Originally, the entire area was reserved for stables and 100
wide road. The reservation was deleted earlier, as stated
above, and western part was included in commercial zone and
eastern part was included in the residential zone on the
plan. In view of the fact that of the final plan was
restored, though a part of it is now said to be used for
residential purpose, the question is whether the entire
process of the issuance of the notice under Section 28
involving consideration of the objections and passing of the
final plan after consideration is required to be gone
through? It is seen that by operation of Section 127 of the
Act where any land is included in any of scheme as being
reserved, allotted or designated for any purpose specified
therein or for the purpose of Planning Authority or
Development Authority or Appropriate Authority and the State
Government is satisfied that the same land is needed for a
public purpose different from any such public purpose or
purpose of the Planning Authority, Development Authority
Appropriate Authority, the State Government may
notwithstanding anything contained in this Act, acquire such
land under the provisions of the Land Acquisition Act, l894.
Sub-section (3) envisages that on the land vesting in the
State Government under Section 16 or 17 of the Land
Acquisition Act, 1894, as the case may be, the relevant plan
or scheme shall be deemed to be suitably varied by reason of
acquisition of the said land. Thus it could be seen that
once a notification under section 4(1) was published and
declaration under Section 6 of the Land Acquisition Act came
to published, the public purpose becomes conclusive and for
any variation without substantial formalities, it is not
necessary that the entire process of re-publication of the
notification under Section 28, finding having been recorded
under both the Section 31 read with Section 37, requires to
be followed. The view of the High Court, therefore, was not
correct.
It is then contended by Mr. U.R. Lalit, that the
respondents had not been given the information of the
notification under Section 9 of the Land Acquisition Act.

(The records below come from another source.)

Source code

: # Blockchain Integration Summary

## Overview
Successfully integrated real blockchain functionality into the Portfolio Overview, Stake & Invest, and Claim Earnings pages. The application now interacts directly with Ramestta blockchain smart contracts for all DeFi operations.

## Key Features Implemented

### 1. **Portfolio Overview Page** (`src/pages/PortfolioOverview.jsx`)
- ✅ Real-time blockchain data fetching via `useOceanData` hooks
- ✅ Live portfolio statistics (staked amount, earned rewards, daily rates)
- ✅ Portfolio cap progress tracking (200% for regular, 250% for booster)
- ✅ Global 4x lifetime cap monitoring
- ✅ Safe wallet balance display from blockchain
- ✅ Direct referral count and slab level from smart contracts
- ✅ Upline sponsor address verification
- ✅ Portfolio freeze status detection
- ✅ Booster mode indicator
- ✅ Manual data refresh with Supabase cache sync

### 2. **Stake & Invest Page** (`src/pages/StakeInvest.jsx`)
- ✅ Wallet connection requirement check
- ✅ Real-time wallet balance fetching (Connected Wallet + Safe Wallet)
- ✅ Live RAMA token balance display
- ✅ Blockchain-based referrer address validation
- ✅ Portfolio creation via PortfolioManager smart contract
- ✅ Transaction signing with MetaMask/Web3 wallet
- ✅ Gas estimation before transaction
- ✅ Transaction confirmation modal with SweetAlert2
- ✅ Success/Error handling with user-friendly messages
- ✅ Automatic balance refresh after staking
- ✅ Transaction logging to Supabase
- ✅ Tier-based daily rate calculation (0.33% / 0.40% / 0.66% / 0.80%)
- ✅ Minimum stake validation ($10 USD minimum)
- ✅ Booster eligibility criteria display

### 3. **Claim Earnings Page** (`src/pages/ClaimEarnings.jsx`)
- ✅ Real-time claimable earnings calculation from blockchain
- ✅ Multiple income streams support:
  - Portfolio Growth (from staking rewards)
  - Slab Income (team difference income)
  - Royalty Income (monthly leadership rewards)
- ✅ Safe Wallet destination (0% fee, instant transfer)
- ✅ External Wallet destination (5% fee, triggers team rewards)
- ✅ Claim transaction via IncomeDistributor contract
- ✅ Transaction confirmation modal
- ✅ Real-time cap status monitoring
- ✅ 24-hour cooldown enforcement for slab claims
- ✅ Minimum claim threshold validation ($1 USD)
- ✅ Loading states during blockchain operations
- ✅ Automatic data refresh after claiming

Therefore, the award is bad in law. We find no force in the
contention. In the absence of notice or failure to serve
notice, the award does not become invalid. Due to the fact
that immediately after the award and before the publication
of the award, the writ petition came to be filed on
September 25, 1980, we direct the appellants to make an
application within six weeks under Section 18(1) of the Land
Acquisition Act seeking reference. The land Acquisition
Officer is directed to refer the matter to the competent
civil Court for disposal within two months according to law.
The appeals are accordingly allowed but without costs.